===== Source data
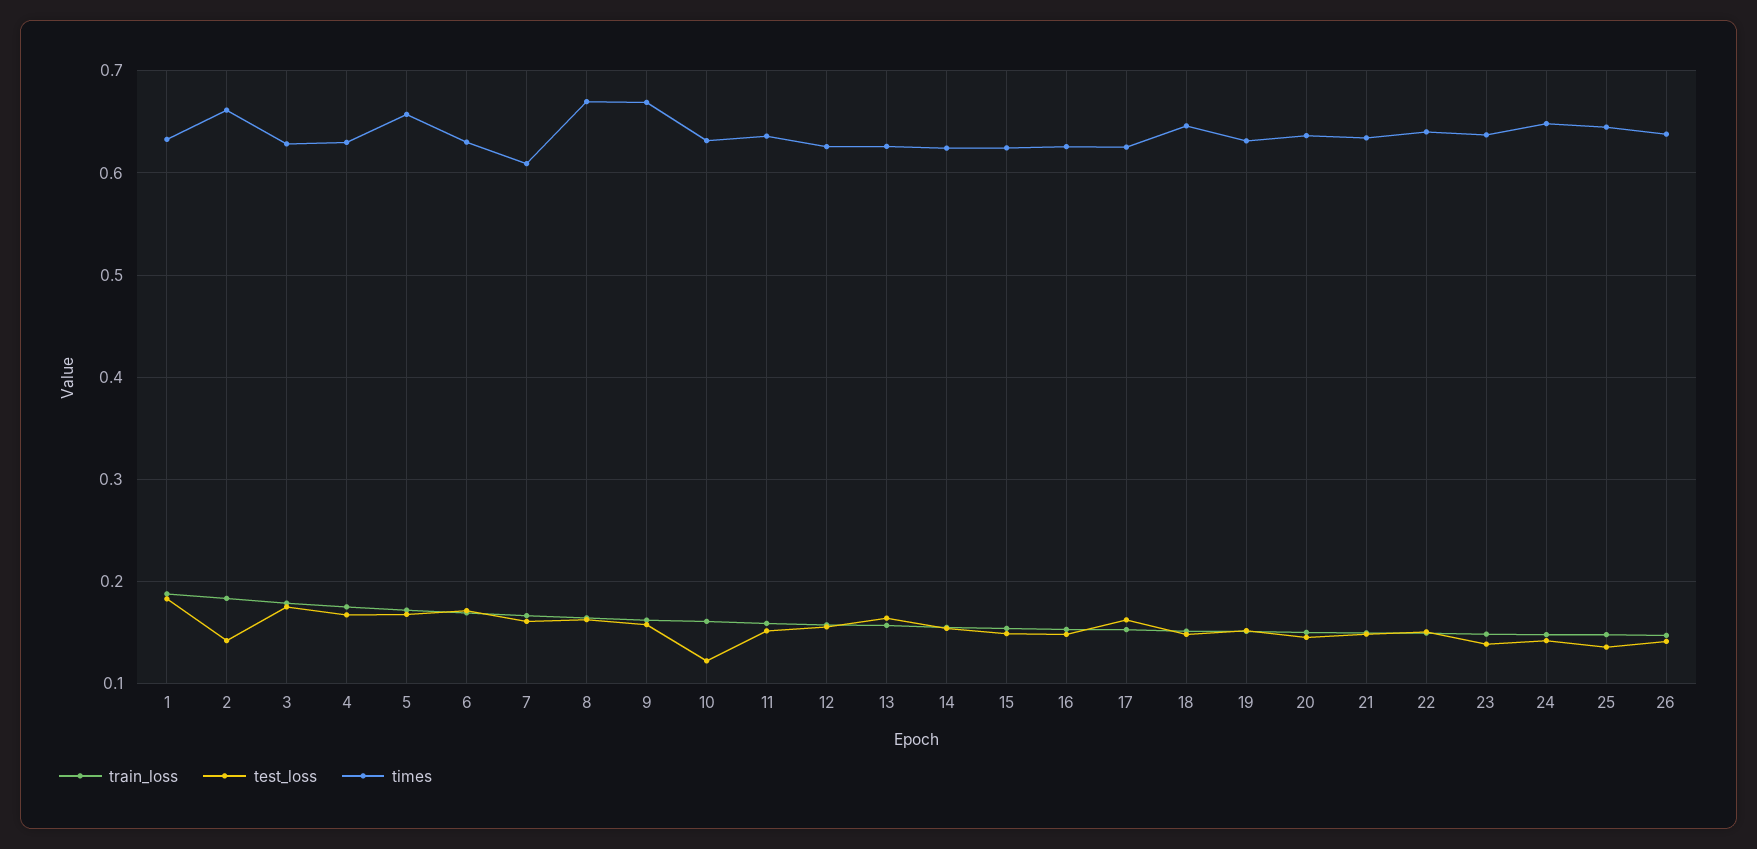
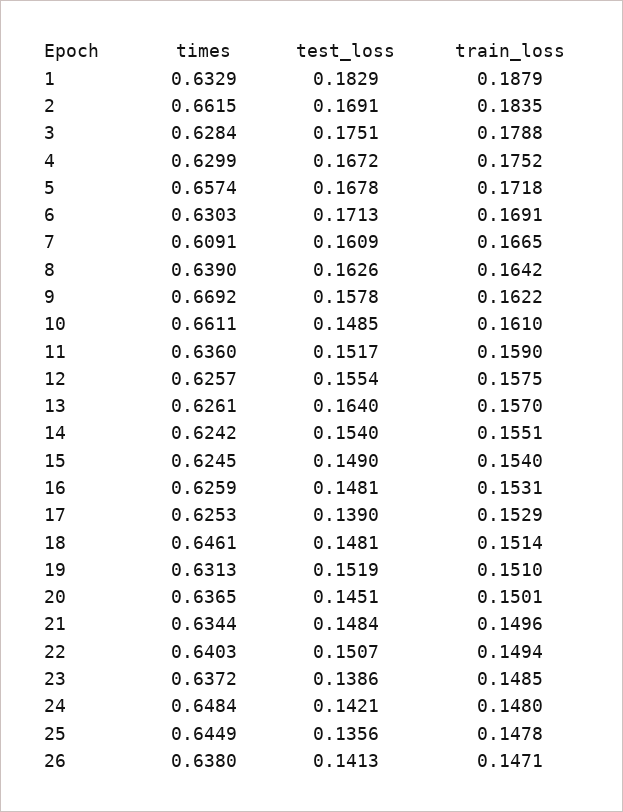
  {
    "train_loss": {
      "1": 0.1879,
      "2": 0.1835,
      "3": 0.1788,
      "4": 0.1752,
      "5": 0.1718,
      "6": 0.1691,
      "7": 0.1665,
      "8": 0.1642,
      "9": 0.1622,
      "10": 0.161,
      "11": 0.159,
      "12": 0.1575,
      "13": 0.157,
      "14": 0.1551,
      "15": 0.154,
      "16": 0.1531,
      "17": 0.1529,
      "18": 0.1514,
      "19": 0.151,
      "20": 0.1501,
      "21": 0.1496,
      "22": 0.1494,
      "23": 0.1485,
      "24": 0.148,
      "25": 0.1478,
      "26": 0.1471
    },
    "test_loss": {
      "1": 0.1829,
-     "2": 0.14,
+     "2": 0.1691,
      "3": 0.1751,
      "4": 0.1672,
      "5": 0.1678,
      "6": 0.1713,
      "7": 0.1609,
      "8": 0.1626,
      "9": 0.1578,
-     "10": 0.12,
+     "10": 0.1485,
      "11": 0.1517,
      "12": 0.1554,
      "13": 0.164,
      "14": 0.154,
      "15": 0.149,
      "16": 0.1481,
-     "17": 0.16,
+     "17": 0.139,
      "18": 0.1481,
      "19": 0.1519,
      "20": 0.1451,
      "21": 0.1484,
      "22": 0.1507,
      "23": 0.1386,
      "24": 0.1421,
      "25": 0.1356,
      "26": 0.1413
    },
    "times": {
      "1": 0.6329,
      "2": 0.6615,
      "3": 0.6284,
      "4": 0.6299,
      "5": 0.6574,
      "6": 0.6303,
      "7": 0.6091,
-     "8": 0.67,
+     "8": 0.639,
      "9": 0.6692,
-     "10": 0.63,
+     "10": 0.6611,
      "11": 0.636,
      "12": 0.6257,
      "13": 0.6261,
      "14": 0.6242,
      "15": 0.6245,
      "16": 0.6259,
      "17": 0.6253,
      "18": 0.6461,
      "19": 0.6313,
      "20": 0.6365,
      "21": 0.6344,
      "22": 0.6403,
      "23": 0.6372,
      "24": 0.6484,
      "25": 0.6449,
      "26": 0.638
    }
  }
==========
== Written task ==
Transcribe the data word for word, with no images.

== Task output ==
  {
    "train_loss": {
      "1": 0.1879,
      "2": 0.1835,
      "3": 0.1788,
      "4": 0.1752,
      "5": 0.1718,
      "6": 0.1691,
      "7": 0.1665,
      "8": 0.1642,
      "9": 0.1622,
      "10": 0.161,
      "11": 0.159,
      "12": 0.1575,
      "13": 0.157,
      "14": 0.1551,
      "15": 0.154,
      "16": 0.1531,
      "17": 0.1529,
      "18": 0.1514,
      "19": 0.151,
      "20": 0.1501,
      "21": 0.1496,
      "22": 0.1494,
      "23": 0.1485,
      "24": 0.148,
      "25": 0.1478,
      "26": 0.1471
    },
    "test_loss": {
      "1": 0.1829,
-     "2": 0.14,
+     "2": 0.1691,
      "3": 0.1751,
      "4": 0.1672,
      "5": 0.1678,
      "6": 0.1713,
      "7": 0.1609,
      "8": 0.1626,
      "9": 0.1578,
-     "10": 0.12,
+     "10": 0.1485,
      "11": 0.1517,
      "12": 0.1554,
      "13": 0.164,
      "14": 0.154,
      "15": 0.149,
      "16": 0.1481,
-     "17": 0.16,
+     "17": 0.139,
      "18": 0.1481,
      "19": 0.1519,
      "20": 0.1451,
      "21": 0.1484,
      "22": 0.1507,
      "23": 0.1386,
      "24": 0.1421,
      "25": 0.1356,
      "26": 0.1413
    },
    "times": {
      "1": 0.6329,
      "2": 0.6615,
      "3": 0.6284,
      "4": 0.6299,
      "5": 0.6574,
      "6": 0.6303,
      "7": 0.6091,
-     "8": 0.67,
+     "8": 0.639,
      "9": 0.6692,
-     "10": 0.63,
+     "10": 0.6611,
      "11": 0.636,
      "12": 0.6257,
      "13": 0.6261,
      "14": 0.6242,
      "15": 0.6245,
      "16": 0.6259,
      "17": 0.6253,
      "18": 0.6461,
      "19": 0.6313,
      "20": 0.6365,
      "21": 0.6344,
      "22": 0.6403,
      "23": 0.6372,
      "24": 0.6484,
      "25": 0.6449,
      "26": 0.638
    }
  }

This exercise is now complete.